I
A principios del mes de julio de 1850 atravesaba la puerta de calle de una hermosa casa de Santiago un joven de veintidós a veintitrés años.
Su traje y sus maneras estaban muy distantes de asemejarse a las maneras y al traje de nuestros elegantes de la capital.
Todo en aquel joven revelaba al provinciano que viene por primera vez a Santiago. Sus pantalones negros, embotinados por medio de anchas trabillas de becerro, a la usanza de los años de 1842 y 43; su levita de mangas cortas y angostas; su chaleco de raso negro con largos picos abiertos, formando un ángulo agudo, cuya bisectriz era la línea que marca la tapa del pantalón; su sombrero de extraña forma y sus botines abrochados sobre los tobillos por medio de cordones negros componían un traje que recordaba antiguas modas, a que sólo los provincianos hacen ver de tiempo en tiempo por las calles de la capital.

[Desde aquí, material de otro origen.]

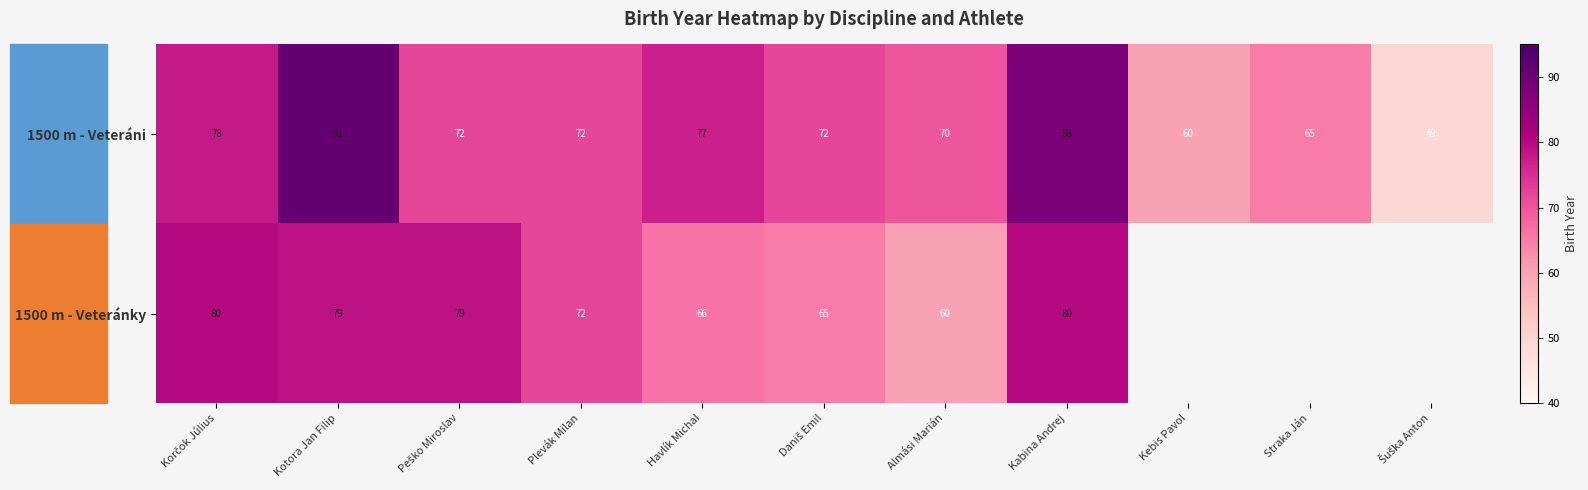

At which category is the sum across all series the highest?

Kotora Jan Filip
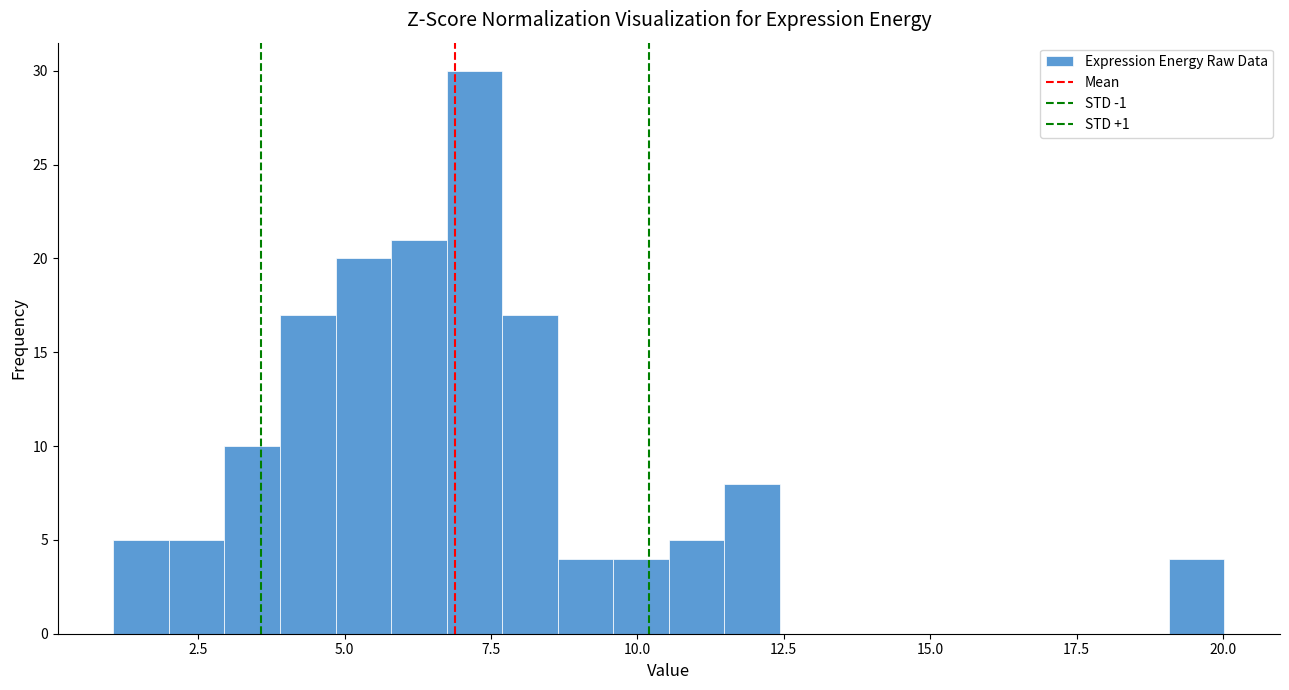

Read against the x-axis, roughly where is the centre of the tallest bar?

7.0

El modo cómo aquel joven se
acercó a un criado que se balanceaba mirándole apoyado en el umbral de una puerta que daba al primer patio, manifestaba también la timidez del que penetra en un lugar desconocido y recela de la acogida que le espera. Cuando el provinciano se halló bastante cerca del criado, que continuaba observándole se detuvo e hizo un saludo, que el otro contestó con aire protector, inspirado tal vez por la triste catadura del joven.
-¿Será ésta la casa
del señor don Dámaso Encina? -preguntó éste con voz en la que parecía reprimirse apenas el disgusto que aquel saludo insolente pareció causarle.
-Aquí es -contestó el criado.
-¿Podría usted decirle que un caballero desea hablar con él?